- Da fare -
(A) Trascrivi fedelmente il passo del testo sul 1986 che va da "Il 1986 è anno" fino a "a livello mainstream." compreso.
(B) Indica se ciascuna affermazione concorda con il testo sul 1986. Rispondi sì o no e cita tra virgolette le parole del testo che lo stabiliscono.
(i) L'etichetta "hair metal" venne attribuita a quei dischi già al momento della loro uscita.
(ii) "Invasion Of Your Privacy" è un disco dei Ratt.
(iii) Alice Cooper viene presentato come un'icona dello shock rock degli anni Settanta.
(C) Secondo il testo sul 1986, di che cosa ha bisogno Alice Cooper?

━━━━━ Testo di lettura ━━━━━

Il 1986 è anno di grandi cambiamenti, anche tra i pesi massimi. Il successo di dischi come "Under Lock And Key" (Dokken) o "Invasion Of Your Privacy" (Ratt) costringe gli esponenti della musica "dura" a fare i conti col calendario. La motivazione va sicuramente ricercata nella grande diffusione di "quel" suono cromato ed elegante, ma anche nell'intrinseco valore di certi esemplari che, solo in maniera postuma, verranno etichettati con lo stupido appellativo "hair metal". Non fa eccezione un'icona dello shock rock dei seventies come Alice Cooper, che ha bisogno come l'aria di un nuovo rilancio di popolarità a livello mainstream.

━━━━━ Materiale fornito ━━━━━

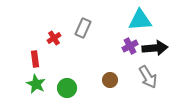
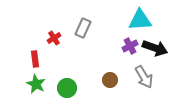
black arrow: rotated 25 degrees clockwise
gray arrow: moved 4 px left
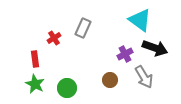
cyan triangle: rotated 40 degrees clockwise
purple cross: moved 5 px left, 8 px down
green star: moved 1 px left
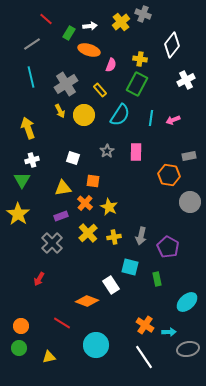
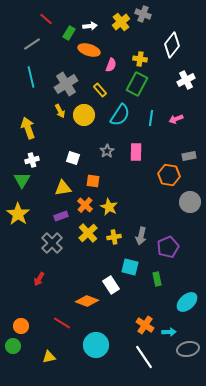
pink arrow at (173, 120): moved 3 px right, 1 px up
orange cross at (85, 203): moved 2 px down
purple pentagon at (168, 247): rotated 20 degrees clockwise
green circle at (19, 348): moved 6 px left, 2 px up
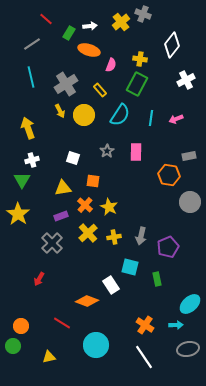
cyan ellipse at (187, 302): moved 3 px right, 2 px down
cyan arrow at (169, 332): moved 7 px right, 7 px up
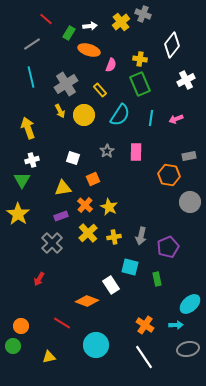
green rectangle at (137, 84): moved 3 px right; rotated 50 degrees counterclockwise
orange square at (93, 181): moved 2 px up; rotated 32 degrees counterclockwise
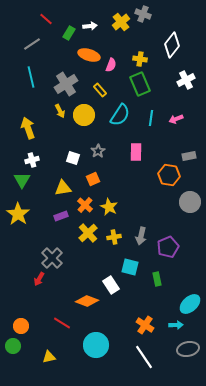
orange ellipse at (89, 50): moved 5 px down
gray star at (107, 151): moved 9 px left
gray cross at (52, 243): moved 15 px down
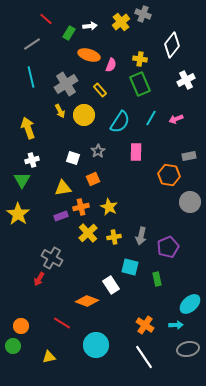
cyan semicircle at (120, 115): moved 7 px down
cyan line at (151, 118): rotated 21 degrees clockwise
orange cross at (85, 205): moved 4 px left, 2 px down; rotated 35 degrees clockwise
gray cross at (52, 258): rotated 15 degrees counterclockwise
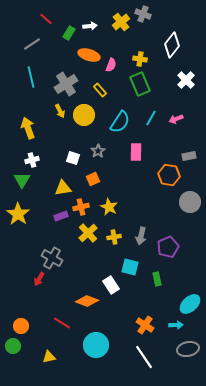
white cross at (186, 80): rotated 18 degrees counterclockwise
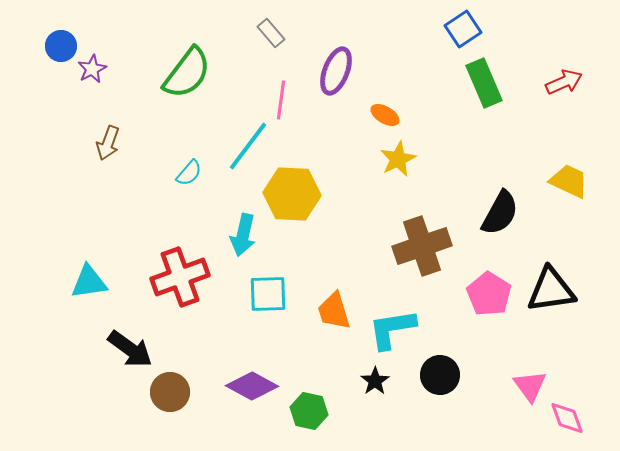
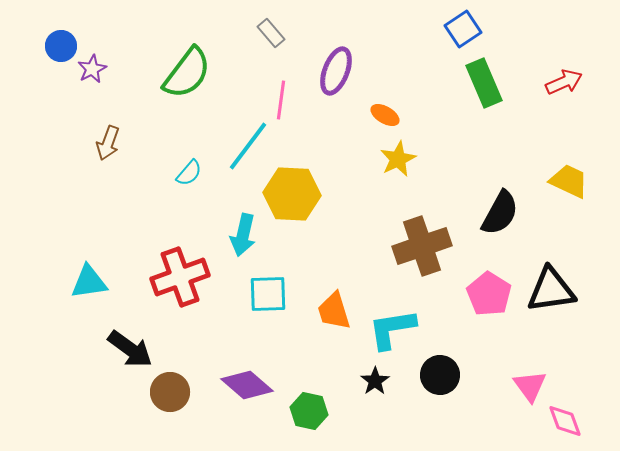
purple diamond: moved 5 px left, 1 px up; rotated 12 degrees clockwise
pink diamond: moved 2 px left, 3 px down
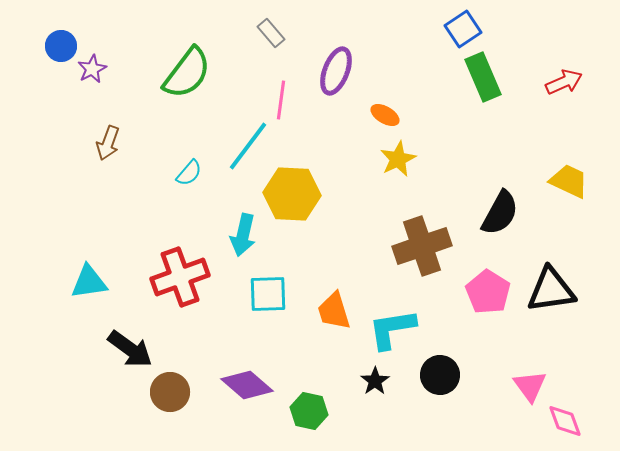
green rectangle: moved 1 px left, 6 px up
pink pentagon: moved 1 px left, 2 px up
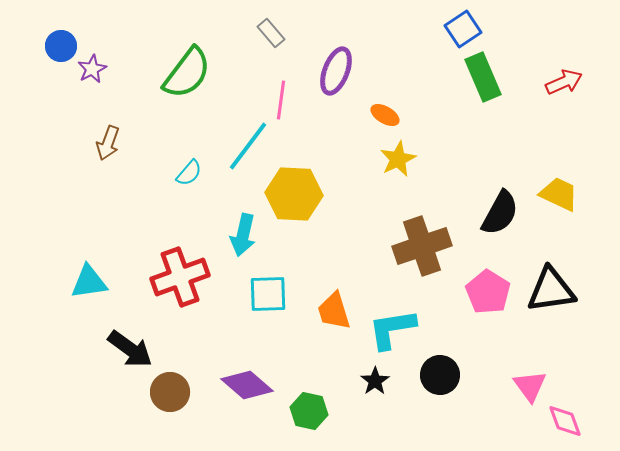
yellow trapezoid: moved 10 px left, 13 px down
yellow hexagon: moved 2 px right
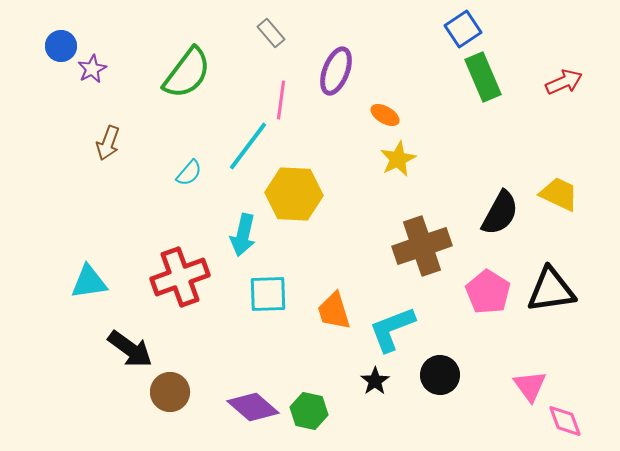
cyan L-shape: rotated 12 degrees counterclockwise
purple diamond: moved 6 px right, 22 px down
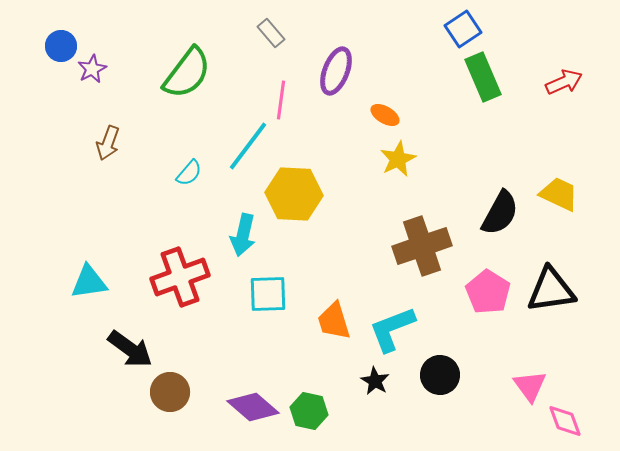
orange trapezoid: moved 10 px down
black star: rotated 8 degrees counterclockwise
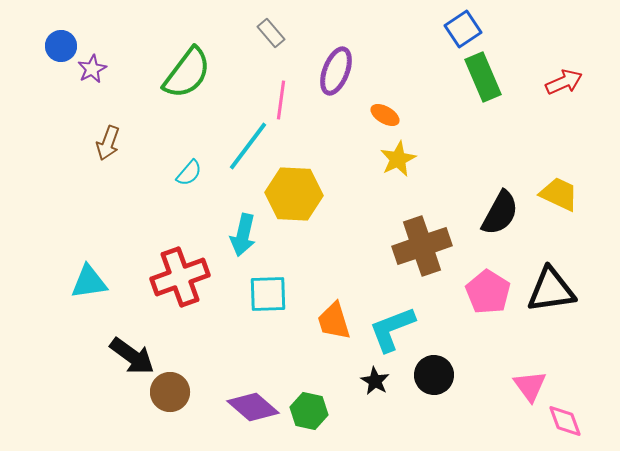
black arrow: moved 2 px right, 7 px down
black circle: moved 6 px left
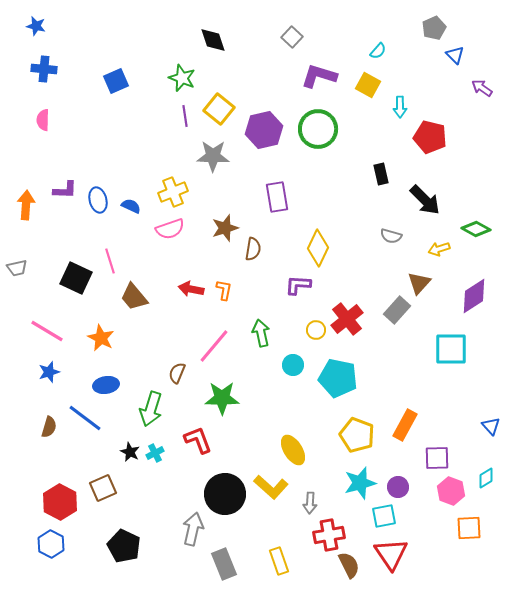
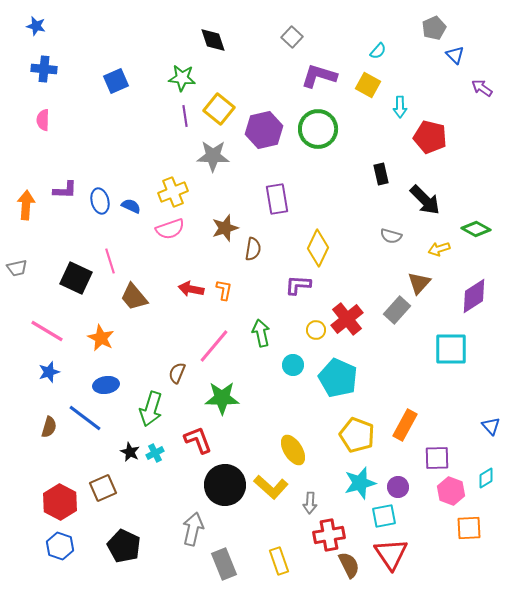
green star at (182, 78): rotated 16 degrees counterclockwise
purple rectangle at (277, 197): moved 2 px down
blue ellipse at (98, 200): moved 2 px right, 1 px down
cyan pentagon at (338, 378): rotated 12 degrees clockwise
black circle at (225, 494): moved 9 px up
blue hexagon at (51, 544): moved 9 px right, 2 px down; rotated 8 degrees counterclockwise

━━━━━

- Soluzioni -
(A)
Il 1986 è anno di grandi cambiamenti, anche tra i pesi massimi. Il successo di dischi come "Under Lock And Key" (Dokken) o "Invasion Of Your Privacy" (Ratt) costringe gli esponenti della musica "dura" a fare i conti col calendario. La motivazione va sicuramente ricercata nella grande diffusione di "quel" suono cromato ed elegante, ma anche nell'intrinseco valore di certi esemplari che, solo in maniera postuma, verranno etichettati con lo stupido appellativo "hair metal". Non fa eccezione un'icona dello shock rock dei seventies come Alice Cooper, che ha bisogno come l'aria di un nuovo rilancio di popolarità a livello mainstream.

(B)
(i) No: «solo in maniera postuma, verranno etichettati con lo stupido appellativo "hair metal"».
(ii) Sì: «"Invasion Of Your Privacy" (Ratt)».
(iii) Sì: «un'icona dello shock rock dei seventies come Alice Cooper».

(C) Di un nuovo rilancio di popolarità a livello mainstream.